My goal is to have a system where one server can go down and all other services continue to be running on a second server. A small downtime window (5 minutes) would be acceptable as long as no manual intervention is required to get the workloads running again. So ideally I would need only two servers. From what I understand however, consul, nomad and vault require a “control plane” with at least 3 servers to guarantee failover. Would be a 3 node cluster be possible to handle nomad workloads by making these servers also Nomad clients like in scenario 1 (similar to running in -dev mode for a single server)?
In general, I am now wondering whether I can run Consul and Nomad Clusters on the same nodes to save computing resources for a small cluster: Do Nomad and Consul server nodes need their dedicated servers (as seen in the reference architecture) or can I run them on the same servers? If running on the same servers is ok, do I need to run Consul clients on them as well for Nomad to work (is this possible at all?) or is it ok to only run Consul agents in server mode on these? The setup would then look like this:
Hi @davosian1! The reference architecture is what you need if you’ve got a “serious” production cluster, and if you were to become a Nomad Enterprise customer our support folks will definitely push hard for this.
If you run the Consul+Vault servers on the same hosts as the Nomad servers, you’re likely to see a lot of performance-related glitches. For example, if you run a Nomad job that registers a service in Consul and needs a dynamic secret from Vault, that’s going to create a spike in disk IO because all 3 will be writing to disk in a very short window. A spike in CPU or disk IO can cause delays in applying raft messages, which can in turn lead to raft timeouts and leadership election flapping. So I would not recommend this for most folks, especially because unfortunately a lot organizations have poor monitoring.
That being said…
if you have good monitoring of your hosts’ CPU, memory, and disk, and
if you’re not trying to run on “burstable” VMs that get throttled, and
if your cluster isn’t too busy
… then you may be able to get away with the Scenario 2 topology. I’ve personally done that for small production clusters (say ~10 client nodes and ~30-40 allocations) without too much trouble. Just recognize that it’s not the “happy path” and if you end up having to open a GitHub issue to report mysterious performance problems that’ll be what we’ll tell you
As an aside, the Nomad team is working on putting together some more prescriptive advice for small clusters (or even standalone single-node “clusters”), so having examples from folks where this works out would be great. Let us know how this goes!
Oh, and I probably wouldn’t recommend Scenario 1 unless you have a very small workload. The Nomad, Consul, and Vault servers use enough resources that you won’t have a lot of room left on the host to run the actual workloads.
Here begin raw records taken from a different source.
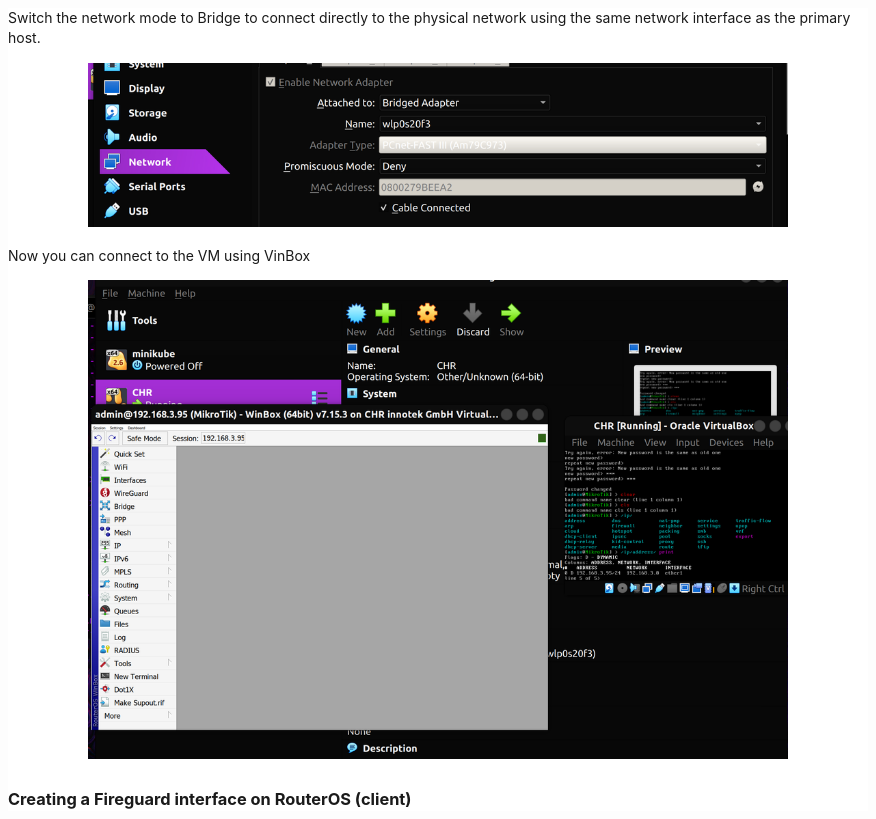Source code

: Switch the network mode to Bridge to connect directly to the physical network using the same network interface as the primary host.

<p align="center"><img src="./imgs/5.jpg" width=700></p>

Now you can connect to the VM using VinBox

<p align="center"><img src="./imgs/6.jpg" width=700></p>

### <a name="section4.3">Creating a Fireguard interface on RouterOS (client)</a>
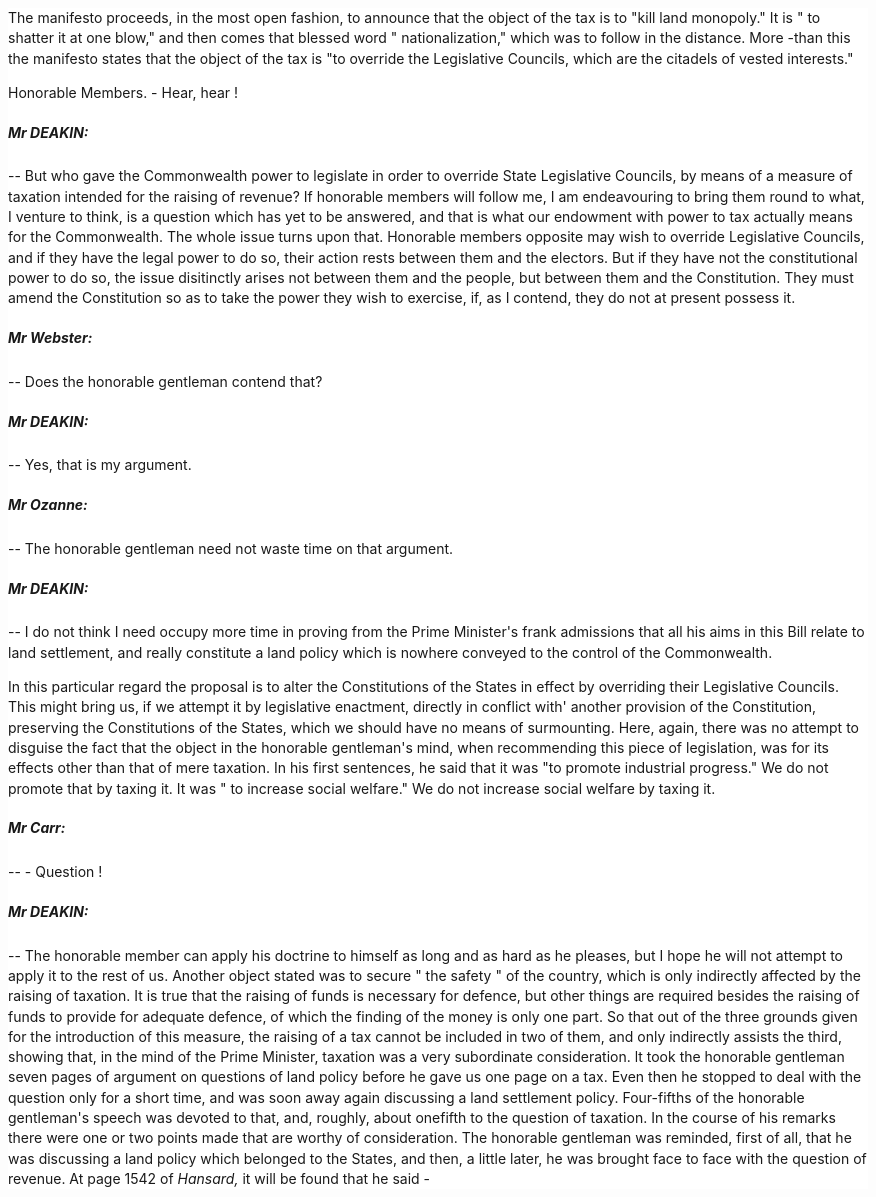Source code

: The manifesto proceeds, in the most open fashion, to announce that the object of the tax is to "kill land monopoly." It is " to shatter it at one blow," and then comes that blessed word " nationalization," which was to follow in the distance. More -than this the manifesto states that the object of the tax is "to override the Legislative Councils, which are the citadels of vested interests." 

Honorable Members.  -  Hear, hear ! 

##### Mr DEAKIN:

-- But who gave the Commonwealth power to legislate in order to override State Legislative Councils, by means of a measure of taxation intended for the raising of revenue? If honorable members will follow me, I am endeavouring to bring them round to what, I venture to think, is a question which has yet to be answered, and that is what our endowment with power to tax actually means for the Commonwealth. The whole issue turns upon that. Honorable members opposite may wish to override Legislative Councils, and if they have the legal power to do so, their action rests between them and the electors. But if they have not the constitutional power to do so, the issue disitinctly arises not between them and the people, but between them and the Constitution. They must amend the Constitution so as to take the power they wish to exercise, if, as I contend, they do not at present possess it. 

##### Mr Webster:

--  Does the honorable gentleman contend that? 

##### Mr DEAKIN:

-- Yes, that is my argument. 

##### Mr Ozanne:

--  The honorable gentleman need not waste time on that argument. 

##### Mr DEAKIN:

-- I do not think I need occupy more time in proving from the Prime Minister's frank admissions that all his aims in this Bill relate to land settlement, and really constitute a land policy which is nowhere conveyed to the control of the Commonwealth. 

In this particular regard the proposal is to alter the Constitutions of the States in effect by overriding their Legislative Councils. This might bring us, if we attempt it by legislative enactment, directly in conflict with' another provision of the Constitution, preserving the Constitutions of the States, which we should have no means of surmounting. Here, again, there was no attempt to disguise the fact that the object in the honorable gentleman's mind, when recommending this piece of legislation, was for its effects other than that of mere taxation. In his first sentences, he said that it was "to promote industrial progress." We do not promote that by taxing it. It was " to increase social welfare." We do not increase social welfare by taxing it. 

##### Mr Carr:

-- -  Question ! 

##### Mr DEAKIN:

-- The honorable member can apply his doctrine to himself as long and as hard as he pleases, but I hope he will not attempt to apply it to the rest of us. Another object stated was to secure " the safety " of the country, which is only indirectly affected by the raising of taxation. It is true that the raising of funds is necessary for defence, but other things are required besides the raising of funds to provide for adequate defence, of which the finding of the money is only one part. So that out of the three grounds given for the introduction of this measure, the raising of a tax cannot be included in two of them, and only indirectly assists the third, showing that, in the mind of the Prime Minister, taxation was a very subordinate consideration. lt took the honorable gentleman seven pages of argument on questions of land policy before he gave us one page on a tax. Even then he stopped to deal with the question only for a short time, and was soon away again discussing a land settlement policy. Four-fifths of the honorable gentleman's speech was devoted to that, and, roughly, about onefifth to the question of taxation. In the course of his remarks there were one or two points made that are worthy of consideration. The honorable gentleman was reminded, first of all, that he was discussing a land policy which belonged to the States, and then, a little later, he was brought face to face with the question of revenue. At page 1542 of  *Hansard,*  it will be found that he said - 
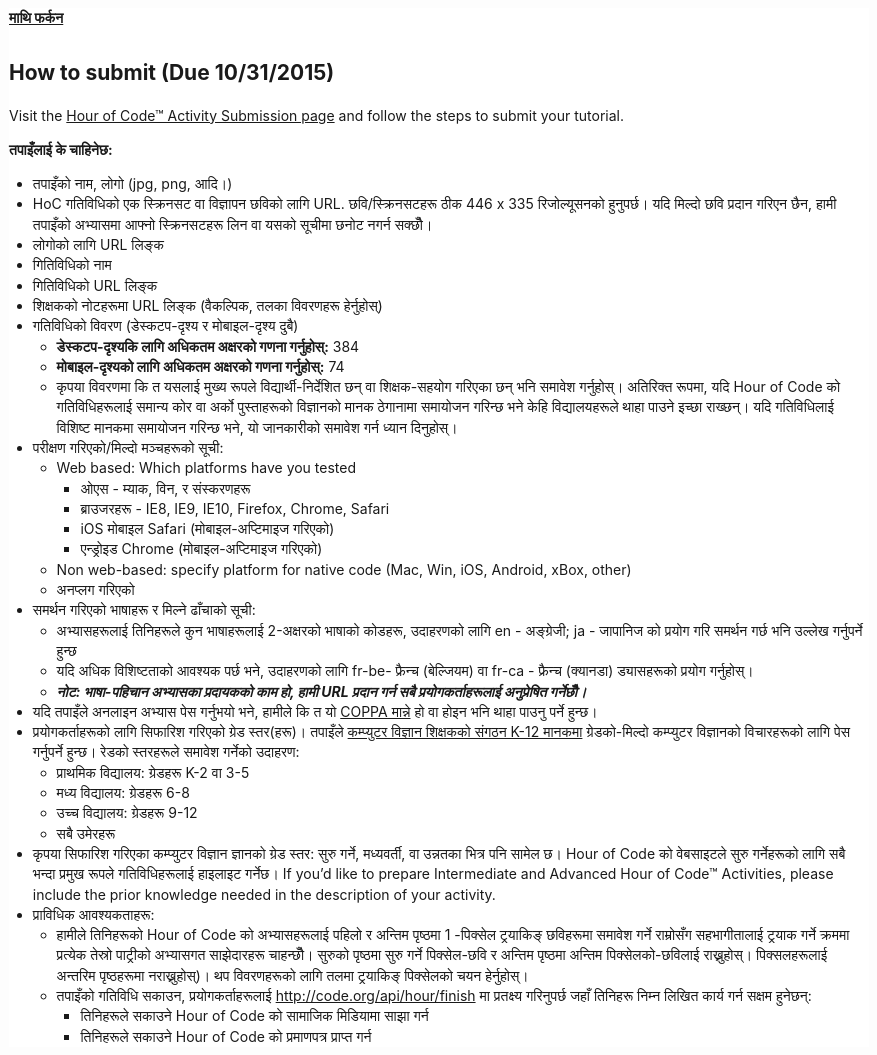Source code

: [**माथि फर्कन**](#top)

<a id="submit"></a>

## How to submit (Due 10/31/2015)

Visit the [Hour of Code™ Activity Submission page](http://goo.gl/forms/6GSklaO9Oa) and follow the steps to submit your tutorial.

**तपाइँलाई के चाहिनेछ:**

  * तपाइँको नाम, लोगो (jpg, png, आदि।)
  * HoC गतिविधिको एक स्क्रिनसट वा विज्ञापन छविको लागि URL. छवि/स्क्रिनसटहरू ठीक 446 x 335 रिजोल्यूसनको हुनुपर्छ। यदि मिल्दो छवि प्रदान गरिएन छैन, हामी तपाइँको अभ्यासमा आफ्नो स्क्रिनसटहरू लिन वा यसको सूचीमा छनोट नगर्न सक्छौँ।
  * लोगोको लागि URL लिङ्क
  * गितिविधिको नाम
  * गितिविधिको URL लिङ्क
  * शिक्षकको नोटहरूमा URL लिङ्क (वैकल्पिक, तलका विवरणहरू हेर्नुहोस्)
  * गतिविधिको विवरण (डेस्कटप-दृश्य र मोबाइल-दृश्य दुबै) 
      * **डेस्कटप-दृश्यकि लागि अधिकतम अक्षरको गणना गर्नुहोस्:** 384
      * **मोबाइल-दृश्यको लागि अधिकतम अक्षरको गणना गर्नुहोस्:** 74
      * कृपया विवरणमा कि त यसलाई मुख्य रूपले विद्यार्थी-निर्देशित छन् वा शिक्षक-सहयोग गरिएका छन् भनि समावेश गर्नुहोस्। अतिरिक्त रूपमा, यदि Hour of Code को गतिविधिहरूलाई समान्य कोर वा अर्को पुस्ताहरूको विज्ञानको मानक ठेगानामा समायोजन गरिन्छ भने केहि विद्यालयहरूले थाहा पाउने इच्छा राख्छन्। यदि गतिविधिलाई विशिष्ट मानकमा समायोजन गरिन्छ भने, यो जानकारीको समावेश गर्न ध्यान दिनुहोस्।
  * परीक्षण गरिएको/मिल्दो मञ्चहरूको सूची: 
      * Web based: Which platforms have you tested 
          * ओएस - म्याक, विन, र संस्करणहरू
          * ब्राउजरहरू - IE8, IE9, IE10, Firefox, Chrome, Safari
          * iOS मोबाइल Safari (मोबाइल-अप्टिमाइज गरिएको)
          * एन्ड्रोइड Chrome (मोबाइल-अप्टिमाइज गरिएको)
      * Non web-based: specify platform for native code (Mac, Win, iOS, Android, xBox, other)
      * अनप्लग गरिएको
  * समर्थन गरिएको भाषाहरू र मिल्ने ढाँचाको सूची: 
      * अभ्यासहरूलाई तिनिहरूले कुन भाषाहरूलाई 2-अक्षरको भाषाको कोडहरू, उदाहरणको लागि en - अङ्ग्रेजी; ja - जापानिज को प्रयोग गरि समर्थन गर्छ भनि उल्लेख गर्नुपर्ने हुन्छ
      * यदि अधिक विशिष्टताको आवश्यक पर्छ भने, उदाहरणको लागि fr-be- फ्रैन्च (बेल्जियम) वा fr-ca - फ्रैन्च (क्यानडा) ड्यासहरूको प्रयोग गर्नुहोस्।
      * ***नोट: भाषा-पहिचान अभ्यासका प्रदायकको काम हो, हामी URL प्रदान गर्न सबै प्रयोगकर्ताहरूलाई अनुप्रेषित गर्नेछौँ।*** 
  * यदि तपाइँले अनलाइन अभ्यास पेस गर्नुभयो भने, हामीले कि त यो [COPPA मान्ने](http://en.wikipedia.org/wiki/Children's_Online_Privacy_Protection_Act) हो वा होइन भनि थाहा पाउनु पर्ने हुन्छ।
  * प्रयोगकर्ताहरूको लागि सिफारिश गरिएको ग्रेड स्तर(हरू)। तपाइँले [कम्प्युटर विज्ञान शिक्षकको संगठन K-12 मानकमा](http://csta.acm.org/Curriculum/sub/K12Standards.html) ग्रेडको-मिल्दो कम्प्युटर विज्ञानको विचारहरूको लागि पेस गर्नुपर्ने हुन्छ। रेडको स्तरहरूले समावेश गर्नेको उदाहरण: 
      * प्राथमिक विद्यालय: ग्रेडहरू K-2 वा 3-5
      * मध्य विद्यालय: ग्रेडहरू 6-8
      * उच्च विद्यालय: ग्रेडहरू 9-12
      * सबै उमेरहरू
  * कृपया सिफारिश गरिएका कम्प्युटर विज्ञान ज्ञानको ग्रेड स्तर: सुरु गर्ने, मध्यवर्ती, वा उन्नतका भित्र पनि सामेल छ। Hour of Code को वेबसाइटले सुरु गर्नेहरूको लागि सबै भन्दा प्रमुख रूपले गतिविधिहरूलाई हाइलाइट गर्नेछ। If you’d like to prepare Intermediate and Advanced Hour of Code™ Activities, please include the prior knowledge needed in the description of your activity.
  * प्राविधिक आवश्यकताहरू: 
      * हामीले तिनिहरूको Hour of Code को अभ्यासहरूलाई पहिलो र अन्तिम पृष्ठमा 1 -पिक्सेल ट्रयाकिङ् छविहरूमा समावेश गर्ने राम्रोसँग सहभागीतालाई ट्रयाक गर्ने क्रममा प्रत्येक तेस्रो पाट्रीको अभ्यासगत साझेदारहरू चाहन्छौँ। सुरुको पृष्ठमा सुरु गर्ने पिक्सेल-छवि र अन्तिम पृष्ठमा अन्तिम पिक्सेलको-छविलाई राख्नुहोस्। पिक्सलहरूलाई अन्तरिम पृष्ठहरूमा नराख्नुहोस्)। थप विवरणहरूको लागि तलमा ट्रयाकिङ् पिक्सेलको चयन हेर्नुहोस्। 
      * तपाइँको गतिविधि सकाउन, प्रयोगकर्ताहरूलाई <http://code.org/api/hour/finish> मा प्रतक्ष्य गरिनुपर्छ जहाँ तिनिहरू निम्न लिखित कार्य गर्न सक्षम हुनेछन्: 
          * तिनिहरूले सकाउने Hour of Code को सामाजिक मिडियामा साझा गर्न
          * तिनिहरूले सकाउने Hour of Code को प्रमाणपत्र प्राप्त गर्न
You could go with a beefier instance maybe but in that case, it’d probably be simpler to split out the client nodes anyways. There are a couple of other advantages of Scenario 2 over Scenario 1
You don’t need to run the Nomad servers as root
You don’t need to fiddle with the client reserved configuration to account for the servers.
I am expecting loads in the range of 20-30 allocations with only litte traffic for this cluster, so I will follow your advice and test with scenario 2 (3 server nodes running vault, consul and nomad simultaneously and 2 client nodes with nomad and consul clients). The setup would also be flexible enough to scale up if the need arises. To see where things are heading, I am planning on setting up grafana and alert manager.
Thanks for comparing and contrasting the different options.